# Summary

To make real progress along the path toward becoming an expert in the data mining field, it is helpful to apply all your data mining knowledge to a project task. This project will require you to explore the actual data, gain experience implementing data mining projects and become industry-ready.

# Instruction
- browse the internet for the topics covered in the data mining field and choose ONE topic that best suits your group.
- discuss with your colleagues the problems/ issues to solve and select the MESSY/ NOISE data (may extract several datasets) from established sources from websites such as GitHub, Kaggle, UCI repository, etc. The dataset must be reflected/contribute to the real-world problem you will solve. Each group should have different problems to solve.
- utilise python or any analytics tools to develop data mining models and solve the problem. Additional tools to be used are recommended.
  

# Requirements
The project requires all the followings:
1. **Executive Summary**
   
    Description of the selected project, problem to be solved, and basic description of the data set from the sources.
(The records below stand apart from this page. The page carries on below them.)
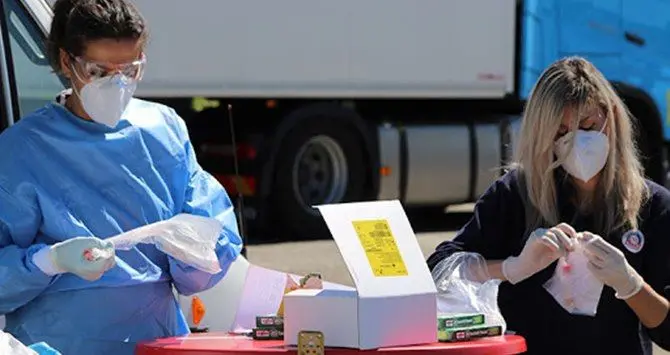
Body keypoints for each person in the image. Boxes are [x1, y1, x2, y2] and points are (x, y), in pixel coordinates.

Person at [0, 0, 243, 354]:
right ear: (68, 62)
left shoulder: (165, 131)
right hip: (59, 342)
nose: (116, 85)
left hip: (158, 340)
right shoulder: (22, 149)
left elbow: (215, 247)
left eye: (128, 71)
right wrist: (48, 260)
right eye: (99, 72)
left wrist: (193, 250)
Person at [427, 57, 670, 355]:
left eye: (588, 125)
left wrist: (632, 285)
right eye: (560, 133)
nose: (576, 141)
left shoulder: (653, 206)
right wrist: (512, 267)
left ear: (612, 117)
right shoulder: (516, 194)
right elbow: (440, 272)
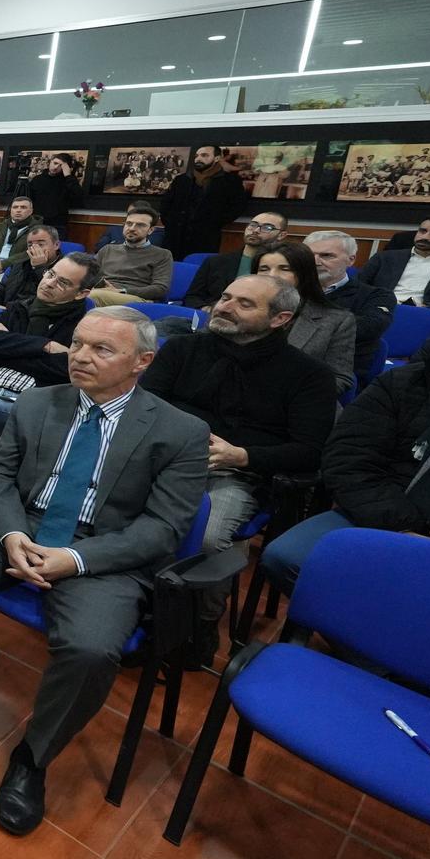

2. **Summary of the Project Context and Objectives**
   
    Summarise your project context and list the objectives covered in your project.

3. **Methodology**

    Create a data pipeline to depict your sequence of actions that move data from a source to a destination. Show and explain all phases or steps involved in the data mining process, including the data preprocessing (ETL/ ELT), modelling, evaluation and deployment in your project development.

4. **Results and Discussion**

    Produce and explain all codes, GUI, graphs, diagrams, or any visualisation output from the project development.

5. **Conclusion**

    Conclude your project and discuss some contributions to society, the environment, systems, etc.

6. **References**

    Cite every single reference used in completing the project. 


# Data Description

In this competition you are predicting the probability that an online transaction is fraudulent, as denoted by the binary target isFraud. 
For each TransactionID in the test set, you must predict a probability for the isFraud variable.

The data is broken into two files identity and transaction, which are joined by TransactionID. Not all transactions have corresponding identity information.

1. [Further Information and related discussion](https://www.kaggle.com/c/ieee-fraud-detection/discussion/101203)
2. [Kaggler's insight](https://www.kaggle.com/c/ieee-fraud-detection/discussion/101203#610146)
3. [Labelling logic](https://www.kaggle.com/c/ieee-fraud-detection/discussion/101203#589276)

    It's a good question.

    Yes, they're all real data, no synthetic data. The logic of our labeling is define reported chargeback on the card as fraud transaction (isFraud=1) and transactions posterior to it with either user account, email address or billing address directly linked to these attributes as fraud too. If none of above is reported and found beyond 120 days, then we define as legit transaction (isFraud=0).
    However, in real world fraudulent activity might not be reported, e.g. cardholder was unaware, or forgot to report in time and beyond the claim period, etc. In such cases, supposed fraud might be labeled as legit, but we never could know of them. Thus, we think they're unusual cases and negligible portion.
4. [Main Ideas from Grandmaster's EDA](https://www.kaggle.com/code/cdeotte/eda-for-columns-v-and-id/notebook)

Transaction Table *
- TransactionDT: timedelta from a given reference datetime (not an actual timestamp)
- TransactionAMT: transaction payment amount in USD
- ProductCD: product code, the product for each transaction
- card1 - card6: payment card information, such as card type, card category, issue bank, country, etc.
- addr: address
- dist: distance
- P_ and (R__) emaildomain: purchaser and recipient email domain
- C1-C14: counting, such as how many addresses are found to be associated with the payment card, etc. The actual meaning is masked.
- D1-D15: timedelta, such as days between previous transaction, etc.
- M1-M9: match, such as names on card and address, etc.
- Vxxx: Vesta engineered rich features, including ranking, counting, and other entity relations.

Categorical Features:
- ProductCD
- card1 - card6
- addr1, addr2
- P_emaildomain
- R_emaildomain
- M1 - M9

Identity Table *

Variables in this table are identity information – network connection information (IP, ISP, Proxy, etc) and digital signature (UA/browser/os/version, etc) associated with transactions.
They're collected by Vesta’s fraud protection system and digital security partners.
(The field names are masked and pairwise dictionary will not be provided for privacy protection and contract agreement)

Categorical Features:
- DeviceType
- DeviceInfo
- id_12 - id_38